Phil Jardine at the University of Münster in Germany and his
colleagues have shown that pollen grains and spores from this time contain
higher levels of “sunscreen” chemicals than those from earlier or later
periods.
“We only see this at one point, and that coincides with the
end-Permian extinction,” says Jardine.
Around 90 per cent of marine species and 70 per cent of land
ones died out at the end of Permian. The Great Dying, as some call it, is
thought to have been caused by a period of unusually high volcanic activity.
The lava flows heated up other rocks, including coal, releasing huge quantities
of gases such as carbon dioxide. This led to ocean acidification and global
warming, which in turn led to low oxygen levels in the oceans.
This explains why marine life was so hard hit, but it is
less clear why so many terrestrial species also died out. One possibility is
that halocarbons released by the eruptions destroyed the ozone layer in the
same way as the chlorofluorocarbons (CFCs) used as refrigerants in the 20th
century did, resulting in high levels of harmful ultraviolet (UV) light.

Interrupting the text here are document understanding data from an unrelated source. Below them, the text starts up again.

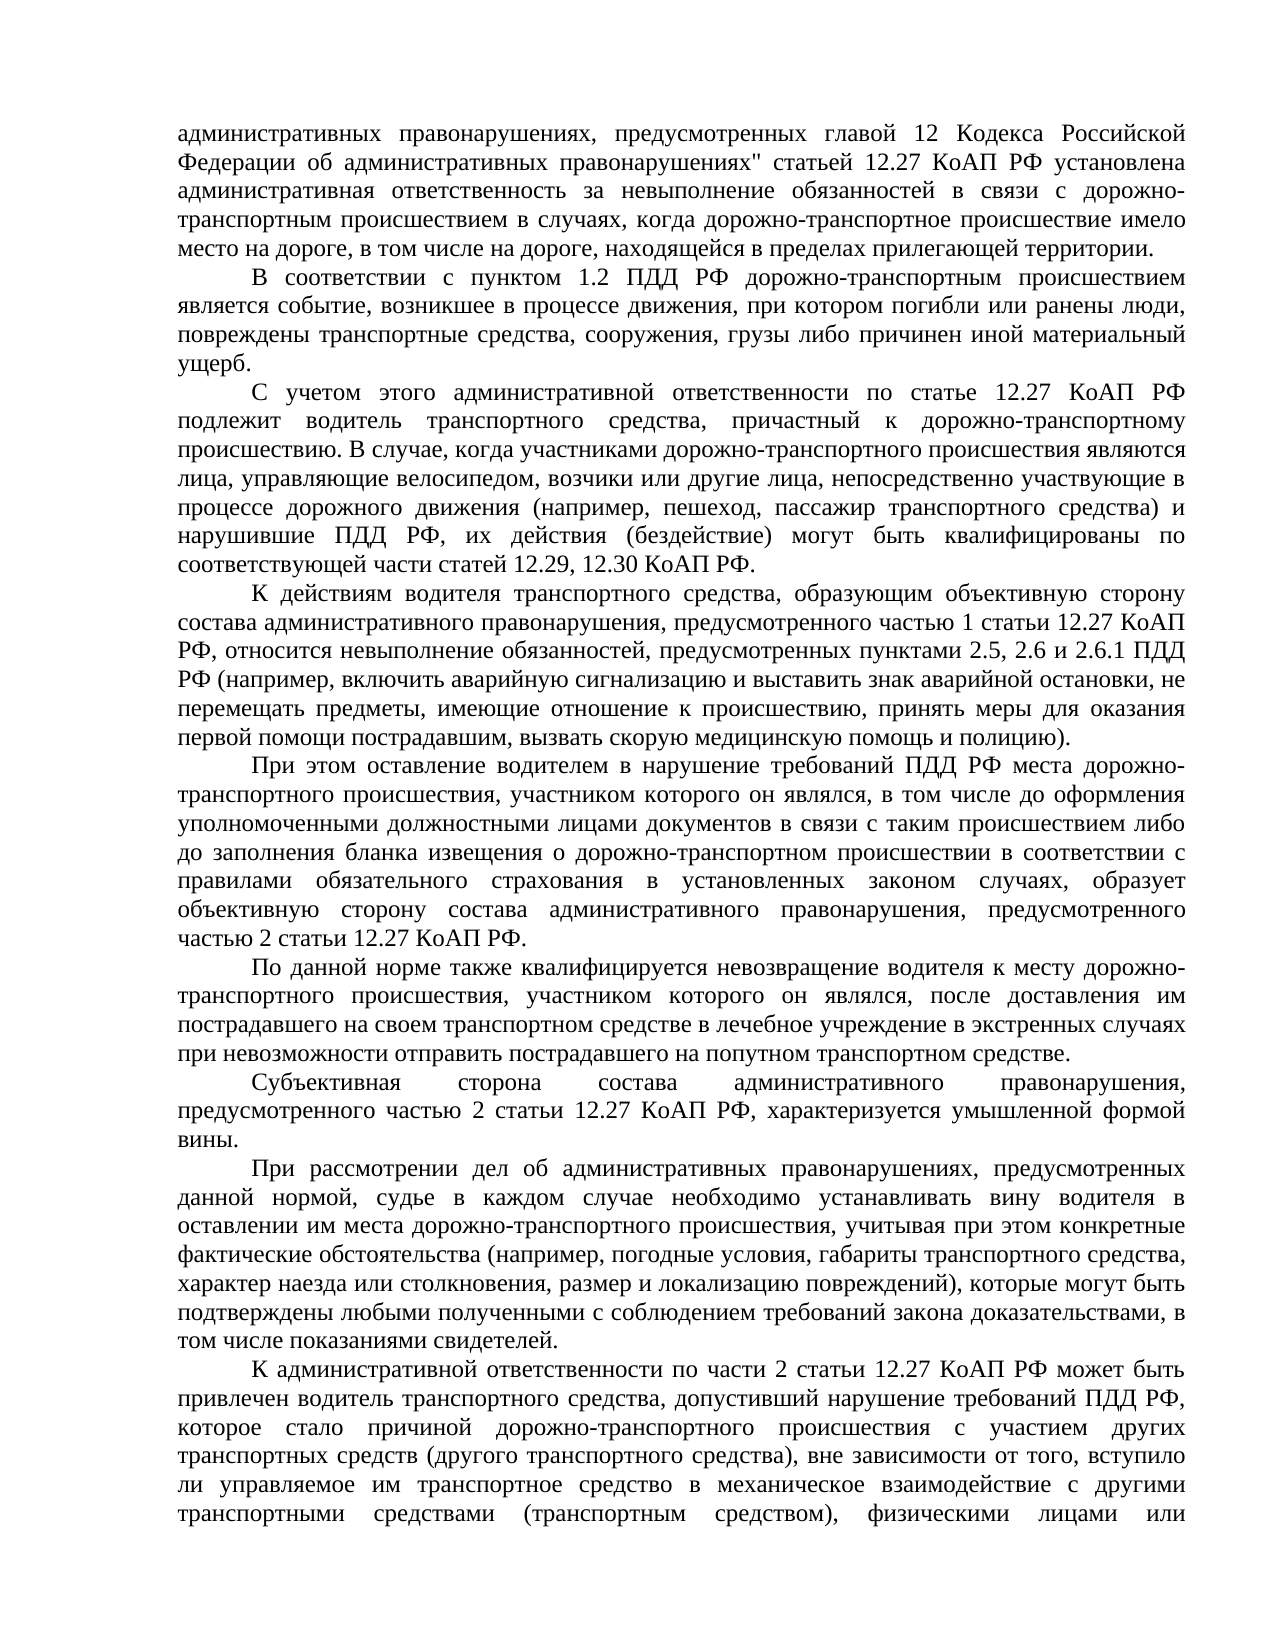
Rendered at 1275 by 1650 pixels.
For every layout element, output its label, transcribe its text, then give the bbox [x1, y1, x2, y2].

text В соответствии с пунктом 1.2 ПДД РФ дорожно-транспортным происшествием является событие, возникшее в процессе движения, при котором погибли или ранены люди, повреждены транспортные средства, сооружения, грузы либо причинен иной материальный ущерб. [177, 262, 1186, 377]
text С учетом этого административной ответственности по статье 12.27 КоАП РФ подлежит водитель транспортного средства, причастный к дорожно-транспортному происшествию. В случае, когда участниками дорожно-транспортного происшествия являются лица, управляющие велосипедом, возчики или другие лица, непосредственно участвующие в процессе дорожного движения (например, пешеход, пассажир транспортного средства) и нарушившие ПДД РФ, их действия (бездействие) могут быть квалифицированы по соответствующей части статей 12.29, 12.30 КоАП РФ. [177, 377, 1186, 578]
text К действиям водителя транспортного средства, образующим объективную сторону состава административного правонарушения, предусмотренного частью 1 статьи 12.27 КоАП РФ, относится невыполнение обязанностей, предусмотренных пунктами 2.5, 2.6 и 2.6.1 ПДД РФ (например, включить аварийную сигнализацию и выставить знак аварийной остановки, не перемещать предметы, имеющие отношение к происшествию, принять меры для оказания первой помощи пострадавшим, вызвать скорую медицинскую помощь и полицию). [177, 578, 1186, 751]
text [177, 118, 1186, 262]
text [177, 1354, 1186, 1527]
text По данной норме также квалифицируется невозвращение водителя к месту дорожно-транспортного происшествия, участником которого он являлся, после доставления им пострадавшего на своем транспортном средстве в лечебное учреждение в экстренных случаях при невозможности отправить пострадавшего на попутном транспортном средстве. [177, 952, 1186, 1067]
text Субъективная сторона состава административного правонарушения, предусмотренного частью 2 статьи 12.27 КоАП РФ, характеризуется умышленной формой вины. [177, 1067, 1186, 1153]
text При этом оставление водителем в нарушение требований ПДД РФ места дорожно-транспортного происшествия, участником которого он являлся, в том числе до оформления уполномоченными должностными лицами документов в связи с таким происшествием либо до заполнения бланка извещения о дорожно-транспортном происшествии в соответствии с правилами обязательного страхования в установленных законом случаях, образует объективную сторону состава административного правонарушения, предусмотренного частью 2 статьи 12.27 КоАП РФ. [177, 751, 1186, 952]
text При рассмотрении дел об административных правонарушениях, предусмотренных данной нормой, судье в каждом случае необходимо устанавливать вину водителя в оставлении им места дорожно-транспортного происшествия, учитывая при этом конкретные фактические обстоятельства (например, погодные условия, габариты транспортного средства, характер наезда или столкновения, размер и локализацию повреждений), которые могут быть подтверждены любыми полученными с соблюдением требований закона доказательствами, в том числе показаниями свидетелей. [177, 1153, 1186, 1354]
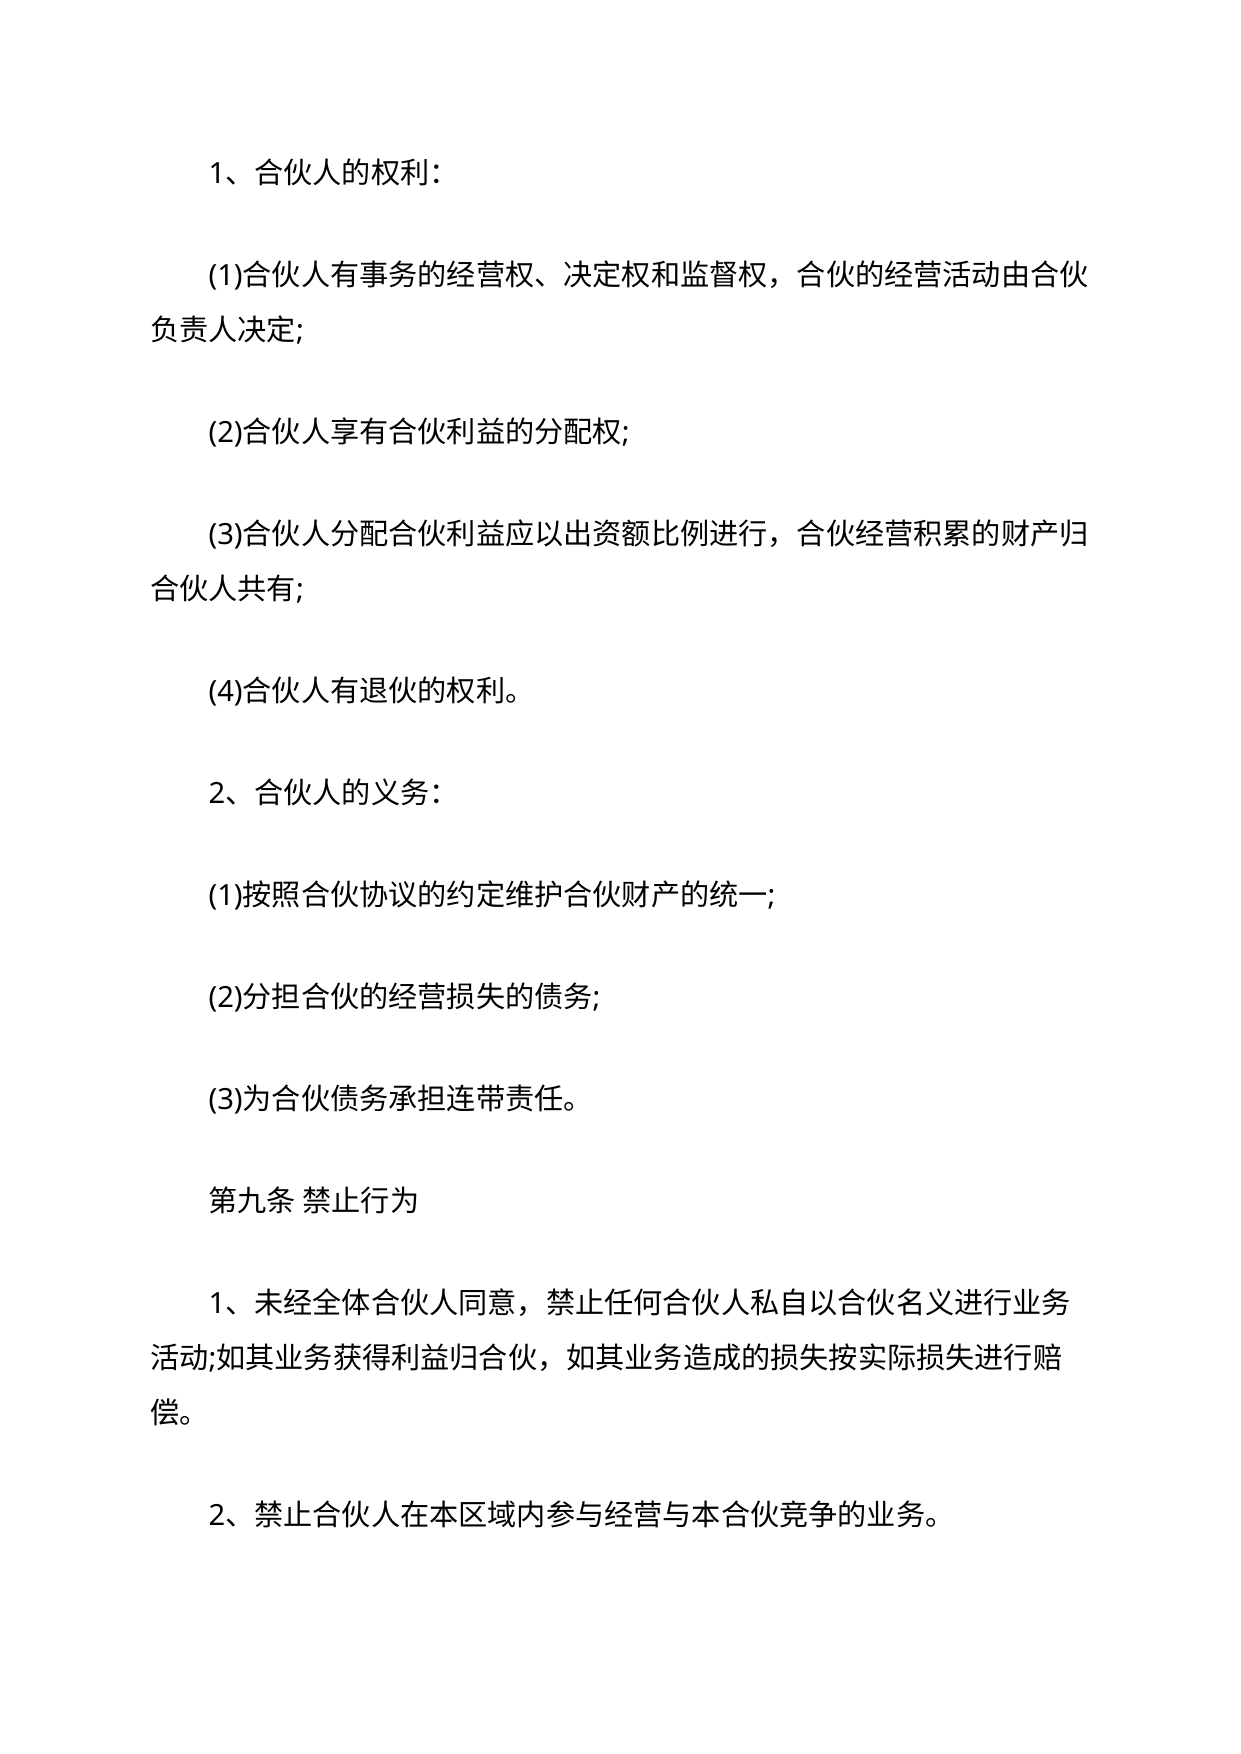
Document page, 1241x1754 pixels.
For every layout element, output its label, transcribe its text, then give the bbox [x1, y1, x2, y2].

Previous studies have shown there was an increase in
abnormally shaped pollen grains and spores at this time, which could be due to
mutations caused by UV rays. But these abnormalities could also be a result of
the many other toxic substances released during the eruptions, says Jardine.
An Alisporites pollen grain from one of the samples analysed
in the study. Image Credit:Feng Lui |
So his team used a technique called Fourier transform
infrared microspectroscopy to measure the levels of UV-absorbing chemicals in
fossilised pollen grains and spores from rocks in Tibet. The oldest rock layers
were deposited a few hundred thousand years before the extinction, and the
youngest a few hundred thousand years afterwards, says Jardine.
The level of preservation of the sunscreen chemicals should
be similar throughout this rock sequence, so the increase at the time of the
mass extinction must be because plants were producing more of them, he says.
“This is the UV signal.”
Higher UV levels would have decreased the growth of plants
on land, leading to cascading effects on ecosystems as herbivores and predators
starved. The effects on marine environments would have been much smaller
because water blocks UV.
The same thing would be happening again today if countries
hadn’t agreed to phase out CFCs under the Montreal protocol in 1987.
“Modelling studies suggest that by the 2060s, had we not had
the Montreal protocol, we would have enormous ozone disruption and collapse,”
says Jardine. “Hopefully, we have avoided that. These kinds of agreements and
environmental protections really do matter.”